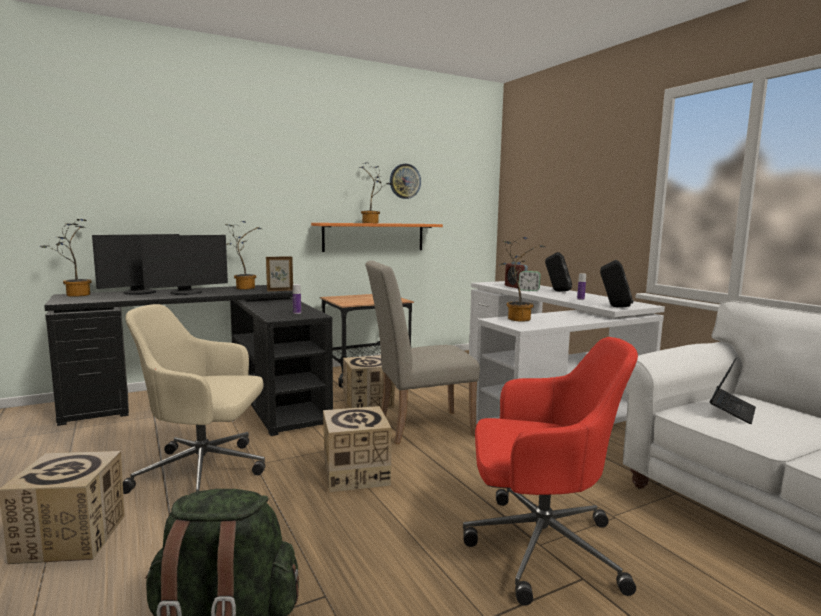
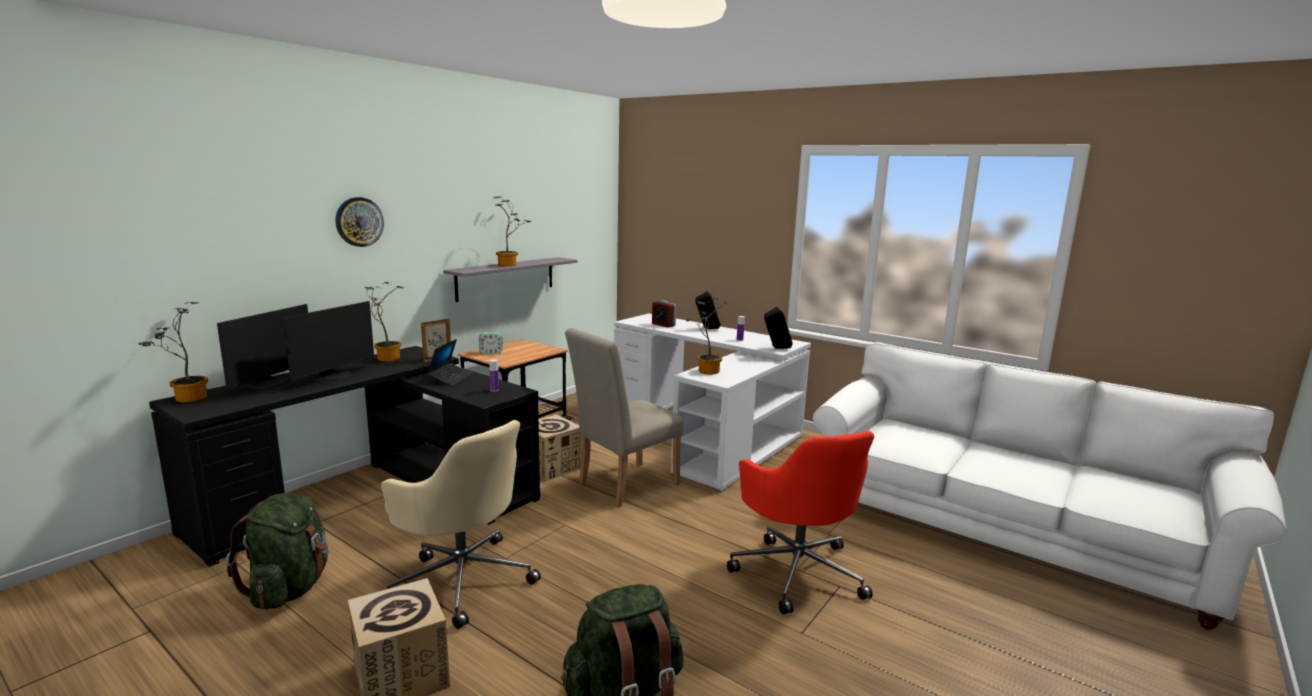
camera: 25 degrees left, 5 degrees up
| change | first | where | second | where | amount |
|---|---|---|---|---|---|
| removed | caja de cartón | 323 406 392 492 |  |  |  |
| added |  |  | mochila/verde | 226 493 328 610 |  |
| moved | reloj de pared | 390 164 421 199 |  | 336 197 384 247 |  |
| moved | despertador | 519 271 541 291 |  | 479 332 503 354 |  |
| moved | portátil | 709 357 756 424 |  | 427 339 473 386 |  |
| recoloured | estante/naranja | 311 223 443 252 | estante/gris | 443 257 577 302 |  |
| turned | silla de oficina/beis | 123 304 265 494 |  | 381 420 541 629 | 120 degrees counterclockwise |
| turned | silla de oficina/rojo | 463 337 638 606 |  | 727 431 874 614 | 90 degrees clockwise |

○ ○ ○ ○

### YOUR TASK
What are the lines of the data above that include the string "turned"? Copy them.

### RESPONSE FOR THIS EXERCISE
| turned | silla de oficina/beis | 123 304 265 494 |  | 381 420 541 629 | 120 degrees counterclockwise |
| turned | silla de oficina/rojo | 463 337 638 606 |  | 727 431 874 614 | 90 degrees clockwise |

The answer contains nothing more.